Defrage was an Estonian metal and rock band formed in 2007. 

The band had done numerous gigs in Estonia and won the MTV Eesti Award for Best Music Video in 2009 for "Save Us From Religion". They were known for selling their album in parking lots and public places to raise money for their tours.

History

Defrage started to have their first band rehearsals in early 2007 when Kari (rhythm guitarist) got a response from Mikk (solo guitarist) to his advertisement on the website metal.ee "looking for band members for an American style rock band". Soon after that Daniel (in early years bass guitar) and Sten (drums) joined for rehearsals which mainly took place in an old garage that belonged to Mikk's father. In the beginning the band just played and practiced together without a singer whom Kari looked for at the same time.

The band filmed a video for "Hotel Breakers" and released their album Jackal in January 2012.

=======

## JOB ITEM A
Answer these from the band history:
(i) Which award did the band win in 2009, and for which video?
(ii) Where did the early rehearsals mainly take place?
(iii) What album did the band release in January 2012?

=======

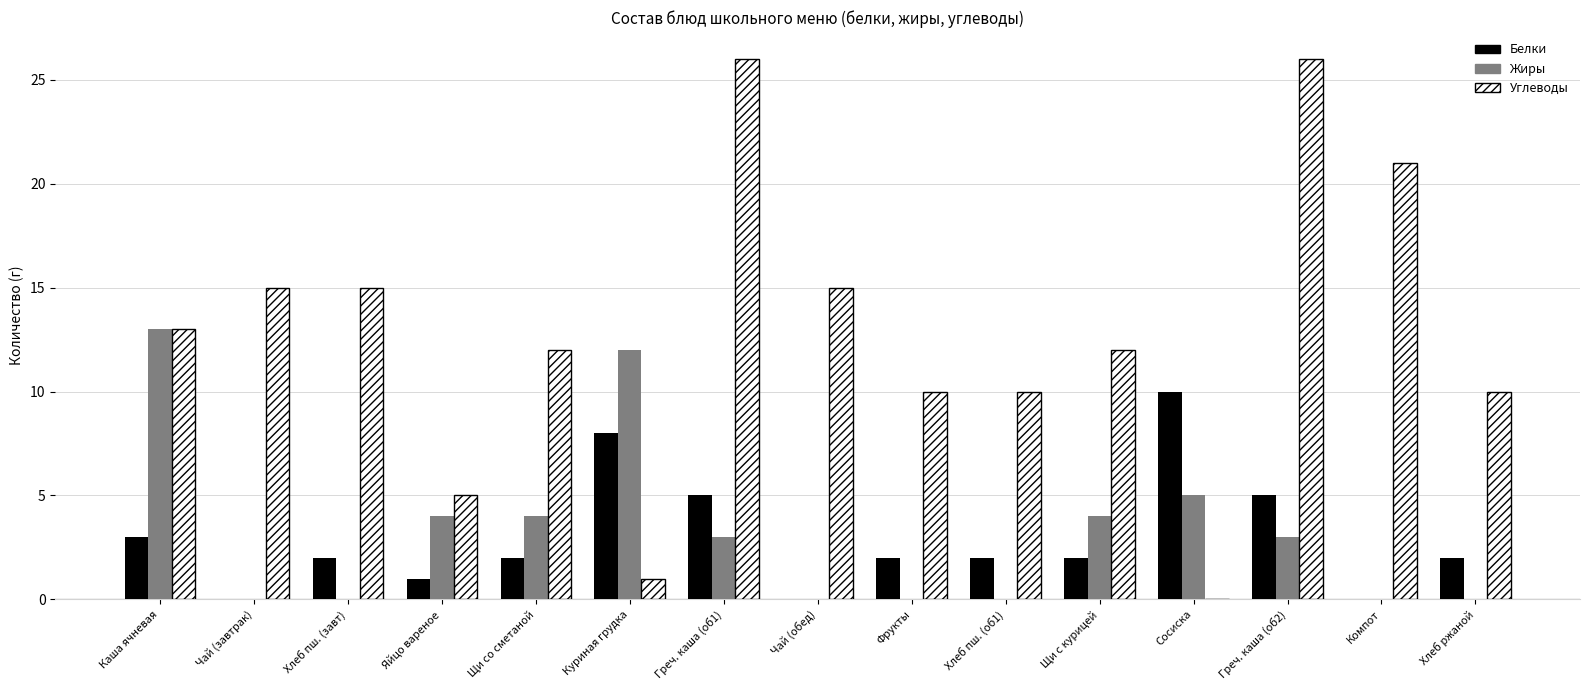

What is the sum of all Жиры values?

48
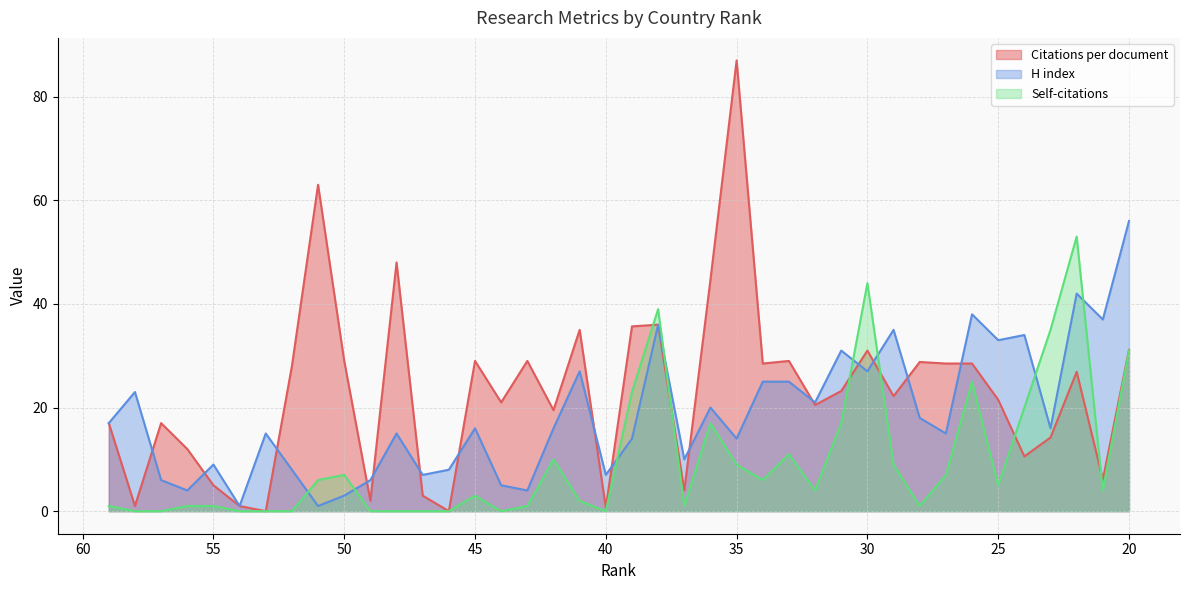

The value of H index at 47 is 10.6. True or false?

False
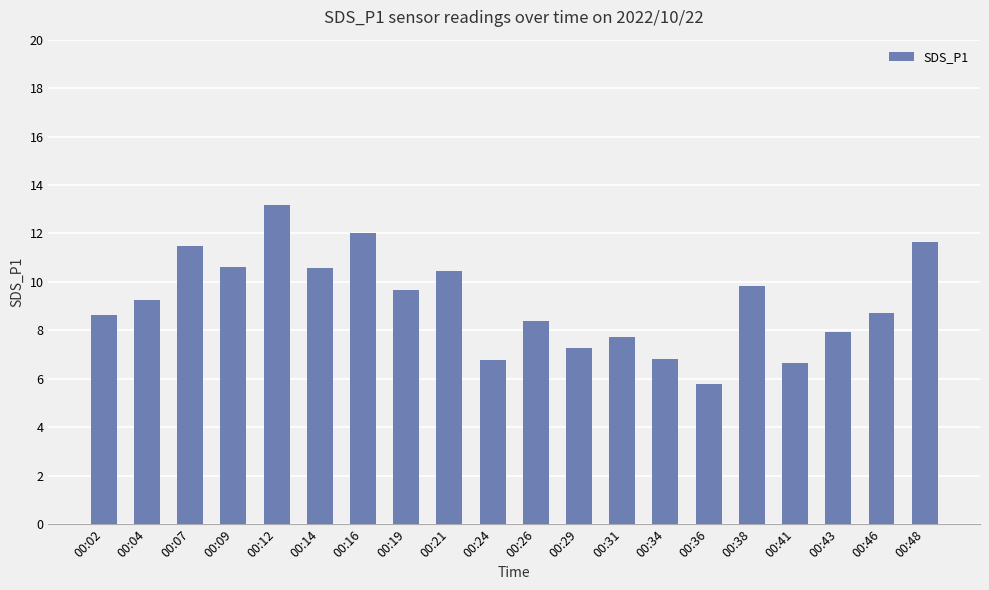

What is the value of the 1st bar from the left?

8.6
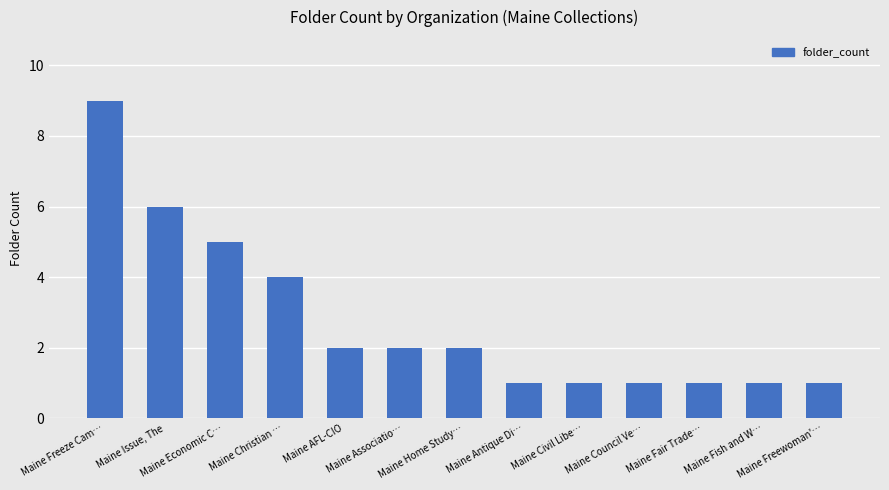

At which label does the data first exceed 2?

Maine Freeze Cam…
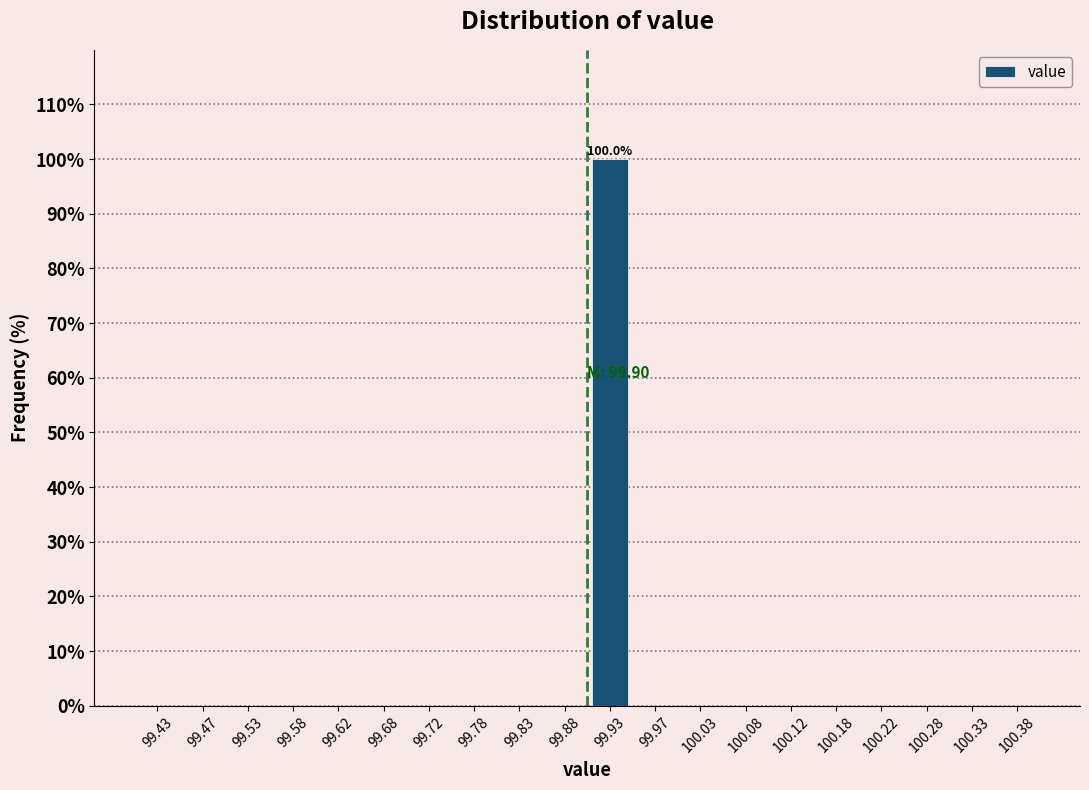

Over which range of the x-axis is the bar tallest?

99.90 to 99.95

=======

## JOB ITEM B
Recast the entries as a numbered list, from the line containing "What is the value" through the end of the entries, inclusive. Omit blank lines and the pictures.

## EXPECTED OUTPUT A
(i) The MTV Eesti Award for Best Music Video, for "Save Us From Religion".
(ii) In an old garage that belonged to Mikk's father.
(iii) Jackal.

## EXPECTED OUTPUT B
1. What is the value of the 1st bar from the left?
2. 8.6
3. At which label does the data first exceed 2?
4. Maine Freeze Cam…
5. Over which range of the x-axis is the bar tallest?
6. 99.90 to 99.95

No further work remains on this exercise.